Jess watched a pigeon strutting across the grass, looking out of place here. Two people, dead. It made better sense to her now. Wasserman’s evasive manner, his slow disintegration, the fear in his eyes. But something important was still missing. “Where did the money come from that kept the facility afloat? Who is the man in the blue suit?”

“Does it matter? People are interested in her for the same reasons they have always been interested in things like this. Power. They don’t care where it comes from or why. They just want it.”

Bitterness tasted sour at the back of Jess’s throat and she swallowed it away. “You lied to me from the beginning.”

Shelley shook her head. “I never really lied, Jess. I just didn’t tell you all of it. As I’ve said before, you wouldn’t have believed me.”

“You should have given me the chance.”

“Maybe so. But it’s water under the bridge, isn’t it?”

“You’re still her legal guardian, you can move her. All you need to do is petition child and welfare services—”

“You haven’t been listening to me. It’s out of our hands now.”

“But goddammit, why?”

“I’m tired,” Shelley said. “There are too many others involved now. Sometimes you have to bow your head and admit defeat. Maybe you don’t believe that. But you’re young.”

“What are they going to do to her? They’re going to keep pushing her until she breaks, aren’t they?”

“Now, don’t you jump to conclusions. I’m sure she’ll be treated gently enough. The Wasserman Facility is still a li-censed institution, Evan won’t want to risk—”

“So you’re not going to help me,” Jess said. Anger made her cheeks feel hot and her skin prickle. “Goddamn you. You’re a coward,”

“I want you to understand something, all right? I’m not an evil person. I’m not uncaring. I did what I could for her, and what I thought was best for all of us. But I don’t have much time now, and I’ve got to make a choice. I have to choose how to live the last of my days. I can’t be bothered with this anymore.”

They sat in the silence of the afternoon. Jess rose to her feet and blinked back tears of frustration. Betrayal stung like acid. Shelley had been a mentor, someone she had trusted. No way. You’re not going to see me break down. She turned to go.

“There’s one other thing you’ll want to know,” Shelley said, stopping her in her tracks. “Remember I told you that there were signs of abuse on Sarah? Hitting little kids wasn’t the only thing Ed Voorsanger was doing at that house. When Evan ran some genetic tests we found out that Ed was Sarah’s natural father. He never admitted it and his wife wouldn’t hear a word. Of course Annie never talked about it, never talked about the rapes, the sexual and physical abuse she must have been suffering from her father for years. She couldn’t. But those tests proved it to be true.

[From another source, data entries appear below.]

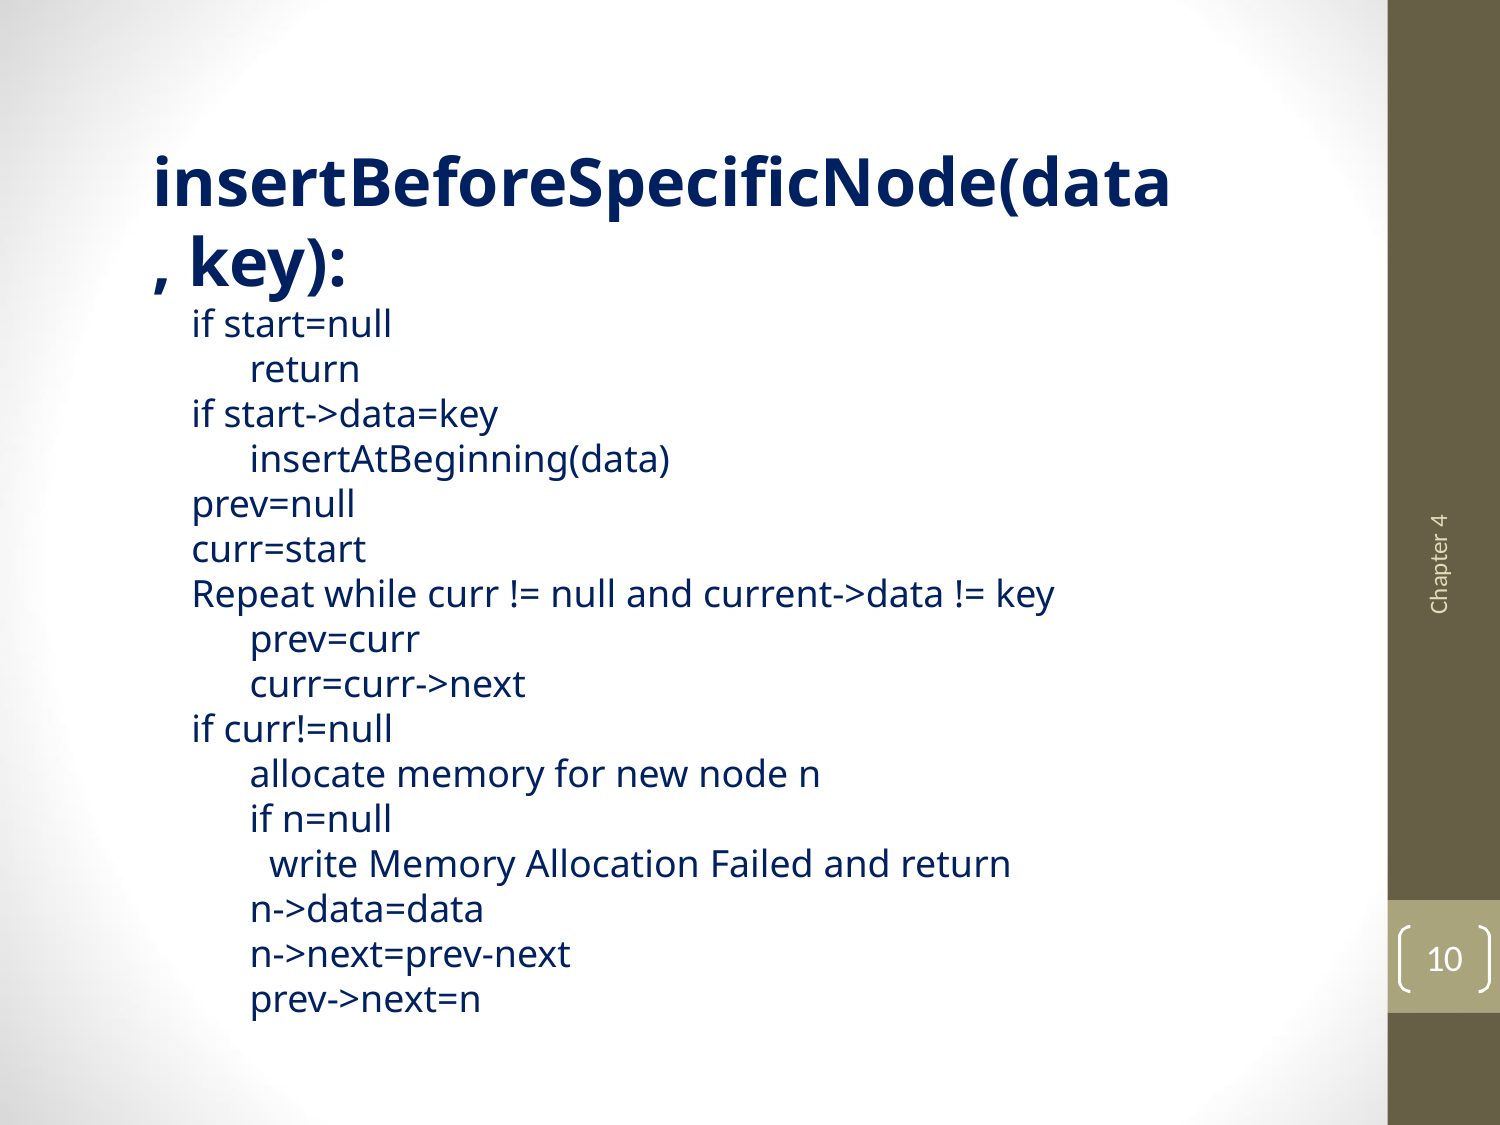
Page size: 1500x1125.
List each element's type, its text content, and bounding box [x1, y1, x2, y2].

text_box [1398, 925, 1411, 994]
text_box [1478, 925, 1491, 994]
picture [0, 0, 1387, 1125]
text_box insertBeforeSpecificNode(data, key): if start=null return if start->data=key insertAtBeginning(data) prev=null curr=start Repeat while curr != null and current->data != key prev=curr curr=curr->next if curr!=null allocate memory for new node n if n=null write Memory Allocation Failed and return n->data=data n->next=prev-next prev->next=n [137, 87, 1200, 1028]
text_box Chapter 4 [1426, 512, 1456, 617]
slide_number 10 [1419, 941, 1472, 1125]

“After that was when things really began. Suddenly Sarah became very interesting to a lot of people. It’s in her genes, Jess, some sort of mutation, and something like that can be isolated. It can be enhanced. Replicated.”

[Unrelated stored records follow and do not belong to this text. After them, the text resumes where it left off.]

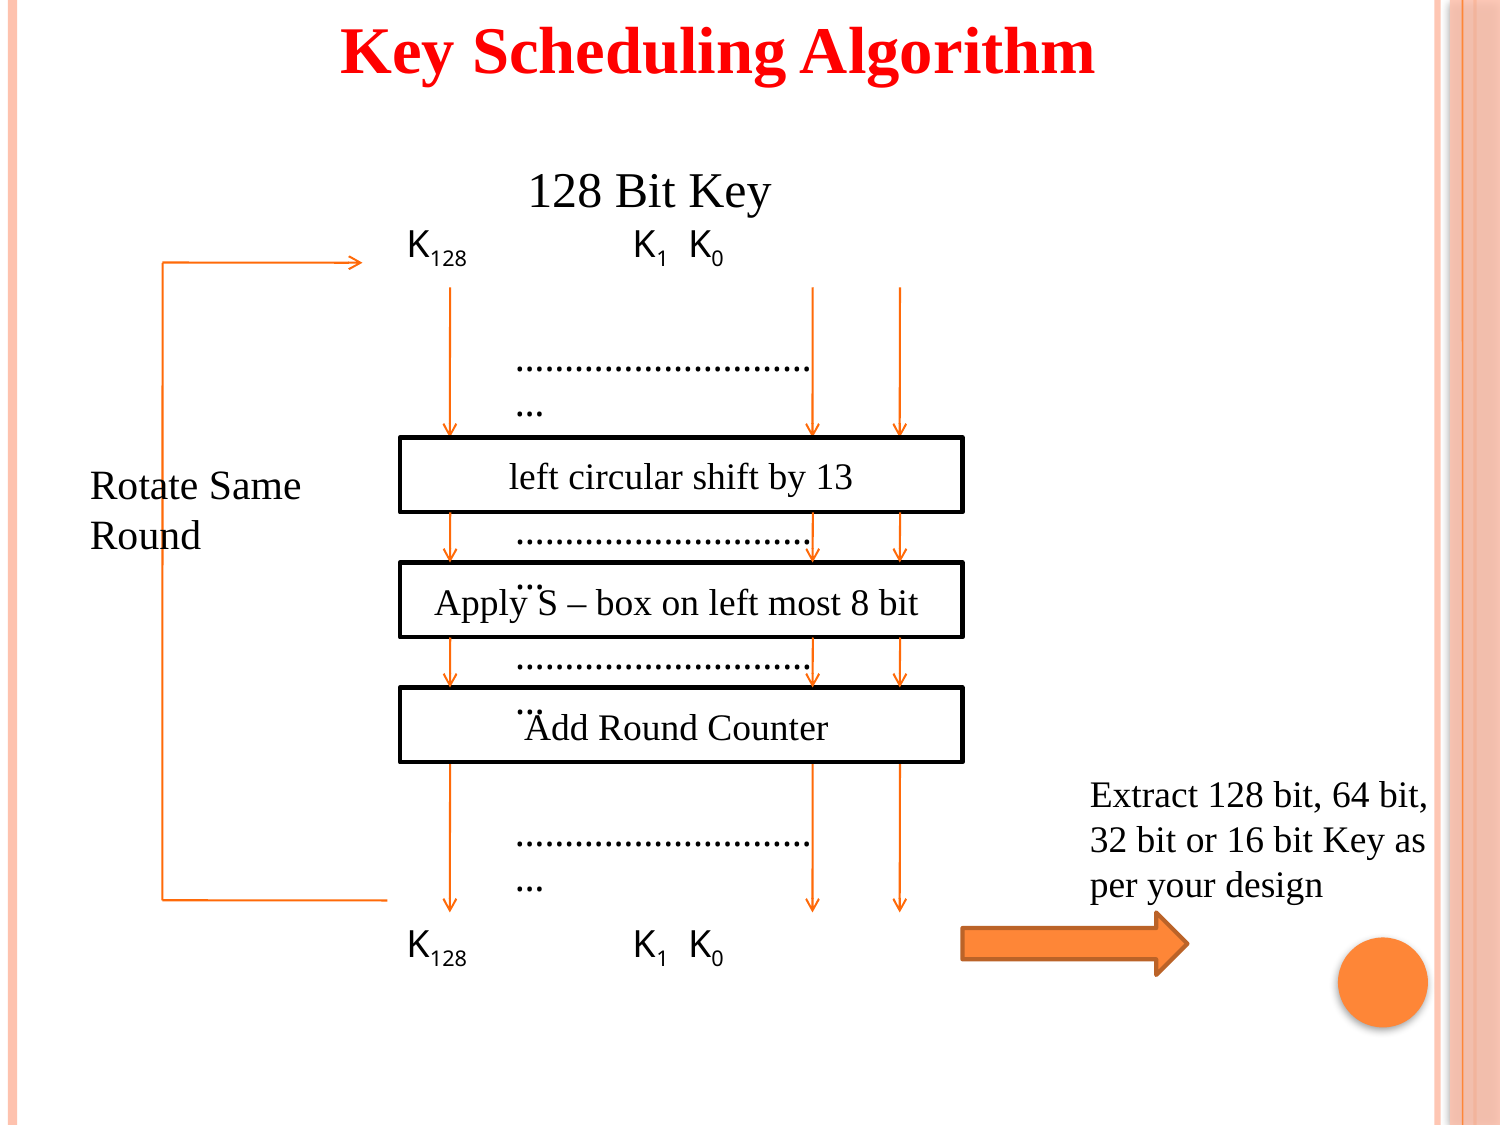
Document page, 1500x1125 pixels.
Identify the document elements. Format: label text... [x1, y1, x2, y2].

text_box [449, 761, 901, 913]
text_box Extract 128 bit, 64 bit, 32 bit or 16 bit Key as per your design [1074, 762, 1488, 913]
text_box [449, 286, 901, 438]
text_box 128 Bit Key [512, 149, 925, 225]
text_box K128 K1 K0 [362, 912, 988, 979]
text_box K128 K1 K0 [362, 212, 988, 279]
text_box Apply S – box on left most 8 bit [398, 560, 965, 639]
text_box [449, 499, 901, 563]
text_box left circular shift by 13 [398, 435, 965, 514]
text_box Add Round Counter [398, 685, 965, 764]
text_box Key Scheduling Algorithm [49, 0, 1388, 95]
text_box [960, 913, 1190, 977]
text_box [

Jess turned away again. She walked in stunned silence across the spotless stretch of lawn, toward manicured shrubs and pine mulch, into the shadows of the house. She tried to keep her mind from dwelling on the images that had sprung unbidden into her head.

“You’re fighting something you can’t possibly win,” Shelley called after her. “You can’t turn back the clock. Even if you saved her, do you really think it would stop whatever pain you feel? Do you think it would silence those voices in your head?”

“Good-bye, Professor Shelley.” The words felt strange in Jess’s mouth. “God be with you.”

—31—

As she left Shelley’s drive, trees looming over the car like threatening hands, Jess calmed herself enough to think. She thought about how the psychiatric system might deal with a child that was out of control. Foster homes, juvenile halls, outpatient facilities couldn’t hold her; this child was not only violent but utterly beyond the realm of anything humanity had ever seen, or could understand. Where would they put a child like that?